Washington Post: Highly Anticipated Mission Tacos Arrive in Dupont Next Week

Fritz Hahn

In a city full of buzzy taquerias, Mission may be home to the most anticipated tacos in Washington. The reason is chef Rodrigo Albarran of R&R Taqueria in Elkridge. His original spot – eight seats next to a Shell gas station – earned two stars from Tom Sietsema, a spot on “Diners, Drive-Ins and Dives” and raves from seemingly every taco enthusiast within a two-hour drive.

This Dupont Circle restaurant and bar – formerly home to the bottle-service spot One Lounge – is operated by Reed Landry and Fritz Brogan, two of the guys behind Mason Inn and members-only Georgetown nightspot George. Neither place serves food, which is why Brogan and Landry have handed control of the kitchen to Albarran. His full menu goes beyond tacos to include cactus sopes, queso fundido with sausage, quarter chickens served in mole, a hominy-and-pork pozole and even a burger. Of course, it’s not just a burger: Chef Rod’s Caliente Burger features a pepper-flaked bun and cheese made with sweat-inducing ghost peppers.

The bar officially opens tonight, but the owners say they won’t have dinner service running until Tuesday. Food will be served beginning at 5 p.m. Brunch will begin in a few weeks; lunch service will start at an uncertain date, which will surely cause frustration among Dupont office workers. (Brogan tells me they want to wait until dinner service is running before launching lunch.)

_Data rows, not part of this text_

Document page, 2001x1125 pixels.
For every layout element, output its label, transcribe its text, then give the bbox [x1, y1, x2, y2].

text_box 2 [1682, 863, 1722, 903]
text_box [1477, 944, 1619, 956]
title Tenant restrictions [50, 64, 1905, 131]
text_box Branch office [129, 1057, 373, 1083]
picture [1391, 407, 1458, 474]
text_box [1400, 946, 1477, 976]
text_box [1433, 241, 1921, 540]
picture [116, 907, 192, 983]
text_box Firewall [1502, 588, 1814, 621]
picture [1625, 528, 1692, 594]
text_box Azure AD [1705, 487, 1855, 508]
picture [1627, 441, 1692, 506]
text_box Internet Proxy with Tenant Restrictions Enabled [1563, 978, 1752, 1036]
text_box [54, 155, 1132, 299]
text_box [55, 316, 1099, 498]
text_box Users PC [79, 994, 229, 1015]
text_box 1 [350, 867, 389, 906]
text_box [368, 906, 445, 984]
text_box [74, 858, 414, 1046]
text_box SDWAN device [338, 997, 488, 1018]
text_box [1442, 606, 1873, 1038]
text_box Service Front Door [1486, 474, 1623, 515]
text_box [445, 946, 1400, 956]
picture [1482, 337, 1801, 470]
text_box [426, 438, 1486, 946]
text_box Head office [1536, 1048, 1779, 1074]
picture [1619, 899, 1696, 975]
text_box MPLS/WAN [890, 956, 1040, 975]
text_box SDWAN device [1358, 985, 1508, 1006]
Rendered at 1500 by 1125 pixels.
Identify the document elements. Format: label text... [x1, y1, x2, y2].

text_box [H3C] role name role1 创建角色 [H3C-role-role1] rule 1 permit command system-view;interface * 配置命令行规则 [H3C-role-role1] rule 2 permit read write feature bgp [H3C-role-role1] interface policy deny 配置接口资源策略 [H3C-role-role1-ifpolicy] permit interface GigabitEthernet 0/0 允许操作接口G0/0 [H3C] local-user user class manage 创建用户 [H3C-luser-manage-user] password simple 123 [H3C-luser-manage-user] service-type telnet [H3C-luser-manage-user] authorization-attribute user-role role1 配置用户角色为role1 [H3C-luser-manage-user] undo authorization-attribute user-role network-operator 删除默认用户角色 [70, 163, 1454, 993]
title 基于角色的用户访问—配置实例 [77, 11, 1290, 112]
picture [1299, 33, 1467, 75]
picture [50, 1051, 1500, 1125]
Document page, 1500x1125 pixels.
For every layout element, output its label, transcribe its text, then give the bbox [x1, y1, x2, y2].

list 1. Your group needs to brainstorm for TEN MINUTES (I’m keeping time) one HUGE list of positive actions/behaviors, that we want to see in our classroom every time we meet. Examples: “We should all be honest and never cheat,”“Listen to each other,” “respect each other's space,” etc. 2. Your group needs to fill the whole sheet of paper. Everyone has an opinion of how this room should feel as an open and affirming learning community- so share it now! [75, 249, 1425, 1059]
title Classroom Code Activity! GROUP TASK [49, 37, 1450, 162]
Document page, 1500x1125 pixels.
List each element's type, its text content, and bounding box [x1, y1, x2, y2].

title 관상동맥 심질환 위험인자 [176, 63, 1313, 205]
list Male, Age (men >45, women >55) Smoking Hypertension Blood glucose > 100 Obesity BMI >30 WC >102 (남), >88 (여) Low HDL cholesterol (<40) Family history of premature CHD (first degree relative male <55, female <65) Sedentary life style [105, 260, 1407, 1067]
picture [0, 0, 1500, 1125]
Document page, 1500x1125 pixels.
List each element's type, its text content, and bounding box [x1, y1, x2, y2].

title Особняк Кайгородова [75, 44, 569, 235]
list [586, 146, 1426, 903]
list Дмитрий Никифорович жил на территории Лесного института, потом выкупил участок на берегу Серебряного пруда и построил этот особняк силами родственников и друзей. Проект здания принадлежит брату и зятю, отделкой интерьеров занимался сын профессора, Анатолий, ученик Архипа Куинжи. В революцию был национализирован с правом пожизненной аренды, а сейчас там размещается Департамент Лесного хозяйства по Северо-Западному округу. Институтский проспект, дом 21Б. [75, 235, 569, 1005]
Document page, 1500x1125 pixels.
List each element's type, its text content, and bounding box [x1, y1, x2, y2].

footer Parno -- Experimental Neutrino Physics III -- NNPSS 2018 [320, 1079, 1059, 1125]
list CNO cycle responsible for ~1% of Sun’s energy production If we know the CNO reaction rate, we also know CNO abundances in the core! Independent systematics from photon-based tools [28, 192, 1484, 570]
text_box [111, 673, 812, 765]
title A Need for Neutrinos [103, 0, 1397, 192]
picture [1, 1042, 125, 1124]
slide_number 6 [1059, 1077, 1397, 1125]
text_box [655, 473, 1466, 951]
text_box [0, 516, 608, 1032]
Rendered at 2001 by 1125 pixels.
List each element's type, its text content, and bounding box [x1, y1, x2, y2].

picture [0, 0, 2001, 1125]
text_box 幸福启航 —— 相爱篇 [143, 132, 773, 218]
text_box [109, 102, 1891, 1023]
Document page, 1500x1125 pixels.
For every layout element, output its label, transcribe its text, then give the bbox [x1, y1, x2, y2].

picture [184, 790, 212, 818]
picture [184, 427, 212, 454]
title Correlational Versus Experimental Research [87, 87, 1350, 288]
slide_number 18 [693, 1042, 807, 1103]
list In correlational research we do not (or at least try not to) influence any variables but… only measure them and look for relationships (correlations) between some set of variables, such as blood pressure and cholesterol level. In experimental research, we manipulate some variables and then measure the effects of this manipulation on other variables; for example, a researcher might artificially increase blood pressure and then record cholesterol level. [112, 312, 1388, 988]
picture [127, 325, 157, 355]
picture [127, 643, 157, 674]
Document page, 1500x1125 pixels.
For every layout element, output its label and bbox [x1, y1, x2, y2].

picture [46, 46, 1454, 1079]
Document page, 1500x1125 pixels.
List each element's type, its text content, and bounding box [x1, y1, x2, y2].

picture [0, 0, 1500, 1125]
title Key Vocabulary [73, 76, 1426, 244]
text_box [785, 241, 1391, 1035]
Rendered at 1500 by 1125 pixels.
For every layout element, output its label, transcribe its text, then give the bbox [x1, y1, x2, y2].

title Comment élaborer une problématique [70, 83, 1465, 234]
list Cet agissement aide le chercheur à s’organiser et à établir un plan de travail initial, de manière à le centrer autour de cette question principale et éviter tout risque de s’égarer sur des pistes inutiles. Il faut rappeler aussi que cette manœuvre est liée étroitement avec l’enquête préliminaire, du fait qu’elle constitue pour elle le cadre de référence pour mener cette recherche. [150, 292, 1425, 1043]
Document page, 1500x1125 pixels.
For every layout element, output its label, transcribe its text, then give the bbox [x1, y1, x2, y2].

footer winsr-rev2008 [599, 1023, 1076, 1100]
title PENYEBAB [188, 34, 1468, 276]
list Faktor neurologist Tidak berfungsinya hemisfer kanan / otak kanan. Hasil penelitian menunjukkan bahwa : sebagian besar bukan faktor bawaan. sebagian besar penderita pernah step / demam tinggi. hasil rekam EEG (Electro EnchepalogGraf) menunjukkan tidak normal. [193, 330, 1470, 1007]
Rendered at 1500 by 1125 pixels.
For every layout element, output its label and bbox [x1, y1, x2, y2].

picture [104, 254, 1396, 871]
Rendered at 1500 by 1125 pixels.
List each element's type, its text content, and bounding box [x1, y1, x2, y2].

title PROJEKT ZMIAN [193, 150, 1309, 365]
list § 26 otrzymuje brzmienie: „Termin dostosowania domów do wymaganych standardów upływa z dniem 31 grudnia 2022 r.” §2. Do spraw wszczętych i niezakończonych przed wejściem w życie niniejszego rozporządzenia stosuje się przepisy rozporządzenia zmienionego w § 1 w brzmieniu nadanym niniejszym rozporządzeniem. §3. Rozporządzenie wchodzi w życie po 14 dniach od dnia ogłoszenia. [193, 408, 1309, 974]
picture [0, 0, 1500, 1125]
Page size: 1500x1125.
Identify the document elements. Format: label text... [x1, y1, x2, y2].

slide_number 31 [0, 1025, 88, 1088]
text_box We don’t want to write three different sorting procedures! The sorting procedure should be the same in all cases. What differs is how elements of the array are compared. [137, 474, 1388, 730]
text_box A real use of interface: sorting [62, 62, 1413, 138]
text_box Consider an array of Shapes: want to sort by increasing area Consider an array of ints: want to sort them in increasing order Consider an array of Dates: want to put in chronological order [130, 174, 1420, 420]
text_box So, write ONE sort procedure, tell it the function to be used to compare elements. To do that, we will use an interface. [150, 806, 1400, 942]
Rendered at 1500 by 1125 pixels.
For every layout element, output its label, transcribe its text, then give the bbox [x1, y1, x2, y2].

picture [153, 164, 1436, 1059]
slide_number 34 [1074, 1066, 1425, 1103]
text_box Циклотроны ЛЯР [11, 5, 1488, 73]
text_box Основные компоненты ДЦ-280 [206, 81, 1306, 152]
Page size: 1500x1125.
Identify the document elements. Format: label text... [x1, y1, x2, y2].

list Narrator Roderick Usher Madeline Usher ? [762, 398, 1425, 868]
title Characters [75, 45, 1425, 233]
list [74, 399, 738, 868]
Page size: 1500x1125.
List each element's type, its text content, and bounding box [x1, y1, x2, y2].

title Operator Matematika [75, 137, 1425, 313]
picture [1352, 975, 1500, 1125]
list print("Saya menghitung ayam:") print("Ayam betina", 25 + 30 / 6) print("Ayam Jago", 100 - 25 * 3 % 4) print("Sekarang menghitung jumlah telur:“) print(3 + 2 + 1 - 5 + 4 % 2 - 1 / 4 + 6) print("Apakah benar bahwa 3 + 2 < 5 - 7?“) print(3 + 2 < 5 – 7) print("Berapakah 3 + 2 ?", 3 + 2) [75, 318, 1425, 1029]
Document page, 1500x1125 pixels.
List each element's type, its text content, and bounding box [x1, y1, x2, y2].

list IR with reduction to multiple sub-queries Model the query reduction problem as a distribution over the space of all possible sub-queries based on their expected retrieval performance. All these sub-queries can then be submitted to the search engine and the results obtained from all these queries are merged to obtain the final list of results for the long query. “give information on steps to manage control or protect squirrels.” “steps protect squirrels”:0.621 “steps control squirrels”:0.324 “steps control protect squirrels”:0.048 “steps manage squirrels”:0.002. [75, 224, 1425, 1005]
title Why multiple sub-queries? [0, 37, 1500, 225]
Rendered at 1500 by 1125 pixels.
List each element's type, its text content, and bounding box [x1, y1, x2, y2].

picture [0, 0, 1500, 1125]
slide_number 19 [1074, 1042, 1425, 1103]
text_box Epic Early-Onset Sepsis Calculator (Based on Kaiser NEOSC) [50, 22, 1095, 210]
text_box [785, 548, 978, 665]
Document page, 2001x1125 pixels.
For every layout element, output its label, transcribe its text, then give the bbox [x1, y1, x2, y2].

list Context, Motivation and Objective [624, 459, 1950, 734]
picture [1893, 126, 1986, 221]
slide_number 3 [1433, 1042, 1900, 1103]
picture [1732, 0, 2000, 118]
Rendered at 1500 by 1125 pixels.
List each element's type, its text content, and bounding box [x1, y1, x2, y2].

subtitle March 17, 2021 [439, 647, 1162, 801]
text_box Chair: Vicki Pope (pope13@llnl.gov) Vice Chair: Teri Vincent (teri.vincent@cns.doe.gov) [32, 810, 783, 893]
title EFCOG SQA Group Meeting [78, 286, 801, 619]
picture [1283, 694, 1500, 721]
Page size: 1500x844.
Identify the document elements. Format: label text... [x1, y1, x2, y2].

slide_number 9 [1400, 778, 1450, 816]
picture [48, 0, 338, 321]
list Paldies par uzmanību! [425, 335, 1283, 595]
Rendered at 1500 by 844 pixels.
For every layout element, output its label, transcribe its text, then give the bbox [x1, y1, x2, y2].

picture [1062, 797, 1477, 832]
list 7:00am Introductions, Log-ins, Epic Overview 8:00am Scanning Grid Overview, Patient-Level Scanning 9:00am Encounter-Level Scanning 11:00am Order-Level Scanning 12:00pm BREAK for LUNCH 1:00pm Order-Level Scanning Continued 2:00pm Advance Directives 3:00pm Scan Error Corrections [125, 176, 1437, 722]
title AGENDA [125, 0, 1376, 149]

Tequila is the focus at Mission, with more than 50 on the growing list. The house El Jimador is $8 per shot; many others are $9, which Brogan says is so people “don’t just order the same 2 or 3 brands.” Aficionados should scope the menu for such rarities as Gran Patron Burdeos Anejo ($120 per shot) and Milagro Unico ($100). For groups, any tequila can be ordered in a “quartito,” or four-shot beaker, which arrives at the table with four glasses.

Yes, there are frozen margaritas, in both regular and strawberry flavors. Strawberry is actually featured prominently on the cocktail menu: There’s a regular strawberry margarita and a “Sparkling Strawberry Champarita” with tequila, lemon sour, strawberry simple syrup and sparkling wine. Mixed drinks are comfortably in the $9-$10 range; the draft list is an unsurprising mix of Mexican beers (Pacifico, Dos Equis, Corona Light) and domestics. One inclusion I wasn’t expecting: Atlas Brew Works District Common.

The designers have really done a number on the One Lounge space, exposing a barrel-vaulted glass ceiling in the main bar, and brick walls throughout. Nooks are filled with Mexican tiles and cow skulls; the dining room has comfortable leather banquettes as well as informal high tables. Upstairs has its own bar, though it’s not clear (even to the owners) whether this will be a Friday night party space, a private party area or just overflow.